* _Exercise instructions_:
(a) In the comment about VMAPI predicate queries, list every variable that the script assigns before the urlencode function is defined.
(b) Carry on the comment about VMAPI predicate queries from the point where it stops.

* _Given text_:
Comment by Michael Hicks
Created at 2016-12-13T03:40:06.000Z
@julien.gilli You had asked in jabber:

"did you expect a ListVms request using the predicate '{and: { "eq": ["fs_allowed", "*hyprlofs*" }, { "eq": "status", "running" } ]}' to return some VM objects, but it didn't? The errors you got when using a predicate that mentions only the "fs_allowed" property are expected to return an error, but when using that property in a "composite" predicate, it should filter entries correctly and as expected"

I cooked up a demo version of a script I had been using to make the queries
#!/usr/bin/bash

page=0
limit=1000
waiting_period=10
VMAPI='/opt/smartdc/bin/sdc-vmapi'
JSON='/usr/bin/json'

urlencode() {
    # urlencode <string>

    local length="${#1}"
    for (( i = 0; i < length; i++ )); do
        local c="${1:i:1}"
        case $c in
            [a-zA-Z0-9.~_-]) printf "$c" ;;
            *) printf '%%%02X' "'$c"
        esac
    done
}

declare -a FILTERS=(
    '{and: [{ "eq": ["fs_allowed", "*hyprlofs*" ] }, { "eq": [ "status", "running" ]} ]}'
    '{and: [{ "eq": ["fs_allowed", "*hyprlofs*" ] }, { "eq": [ "status", "stopped" ]} ]}'
    '{ "eq": ["fs_allowed", "*pcfs*" ] }'
    '{and [{ "eq": ["fs_allowed", "*" ]}, { "eq": [ "status", "running" ]} ]}'
    '{and [{ "eq": ["fs_allowed", "*" ]}, { "eq": [ "status", "*" ]} ]}'
    '{and [{ "eq": ["fs_allowed", "ufs"]}, { "eq": [ "status", "running" ]} ]}'
    '{and [{ "eq": ["fs_allowed", "pcfs"]}, { "eq": [ "status", "running" ]} ]}'
    '{and [{ "eq": ["fs_allowed", "tmpfs"]}, { "eq": [ "status", "running" ]} ]}'
    '{and [{ "eq": ["fs_allowed", "*ufs*"]}, { "eq": [ "status", "running" ]} ]}'
)

for FILTER in "${FILTERS[@]}"
do
    echo "using search predicate filter: $FILTER" >&2

    OFFSET=0
    while true
    do
        echo "limit is $limit; page is $page, Offset is $OFFSET"
        declare -a FOO
        readarray -t FOO <<<"$(pfexec $VMAPI /vms?limit=$limit\&offset=$OFFSET\&predicate=$(urlencode "$FILTER")  | $JSON -Ha uuid state zone_state)"

        echo "Instances returned for page $page are: $(( ${#FOO[@]} - 1 ))"

        if [[ "${#FOO[@]}" -eq 1 ]]
        then
            echo "all done"
            break
        else

            let "page += 1"
            OFFSET=$(($page * $limit))
            echo "Pausing for $waiting_period seconds before requesting $limit more entries starting at $OFFSET to try to not blow up vmapi"

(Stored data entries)
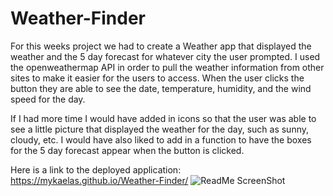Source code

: # Weather-Finder

For this weeks project we had to create a Weather app that displayed the weather and the 5 day forecast for whatever city the user prompted. I used the openweathermap API in order to pull the weather information from other sites to make it easier for the users to access. When the user clicks the button they are able to see the date, temperature, humidity, and the wind speed for the day.

If I had more time I would have added in icons so that the user was able to see a little picture that displayed the weather for the day, such as sunny, cloudy, etc. I would have also liked to add in a function to have the boxes for the 5 day forecast appear when the button is clicked. 

Here is a link to the deployed application: https://mykaelas.github.io/Weather-Finder/
![ReadMe ScreenShot](https://user-images.githubusercontent.com/101831653/177690865-636ab1b3-37b3-4da0-b2df-23171c93e2ed.png)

* _Exercise results_:
(a) page, limit, waiting_period, VMAPI, JSON

(b)
            sleep $waiting_period
        fi
    done
done

output:
[mhicks@headnode (us-east-1) ~/mhicks]$ ./filter_demo.sh 
using search predicate filter: {and: [{ "eq": ["fs_allowed", "*hyprlofs*" ] }, { "eq": [ "status", "running" ]} ]}
limit is 1000; page is 0, Offset is 0
Instances returned for page 0 are: 0
all done
using search predicate filter: {and: [{ "eq": ["fs_allowed", "*hyprlofs*" ] }, { "eq": [ "status", "stopped" ]} ]}
limit is 1000; page is 0, Offset is 0
Instances returned for page 0 are: 0
all done
using search predicate filter: { "eq": ["fs_allowed", "*pcfs*" ] }
limit is 1000; page is 0, Offset is 0
Instances returned for page 0 are: 0
all done
using search predicate filter: {and [{ "eq": ["fs_allowed", "*" ]}, { "eq": [ "status", "running" ]} ]}
limit is 1000; page is 0, Offset is 0
Instances returned for page 0 are: 0
all done
using search predicate filter: {and [{ "eq": ["fs_allowed", "*" ]}, { "eq": [ "status", "*" ]} ]}
limit is 1000; page is 0, Offset is 0
Instances returned for page 0 are: 0
all done
using search predicate filter: {and [{ "eq": ["fs_allowed", "ufs"]}, { "eq": [ "status", "running" ]} ]}
limit is 1000; page is 0, Offset is 0
Instances returned for page 0 are: 0
all done
using search predicate filter: {and [{ "eq": ["fs_allowed", "pcfs"]}, { "eq": [ "status", "running" ]} ]}
limit is 1000; page is 0, Offset is 0
Instances returned for page 0 are: 0
all done
using search predicate filter: {and [{ "eq": ["fs_allowed", "tmpfs"]}, { "eq": [ "status", "running" ]} ]}
limit is 1000; page is 0, Offset is 0
Instances returned for page 0 are: 0
all done
using search predicate filter: {and [{ "eq": ["fs_allowed", "*ufs*"]}, { "eq": [ "status", "running" ]} ]}
limit is 1000; page is 0, Offset is 0
Instances returned for page 0 are: 0
all done

Here are the Zones I found by other means in east1 that have fs_allowed and are running. I think they should match at least some of the filters I have in the demo.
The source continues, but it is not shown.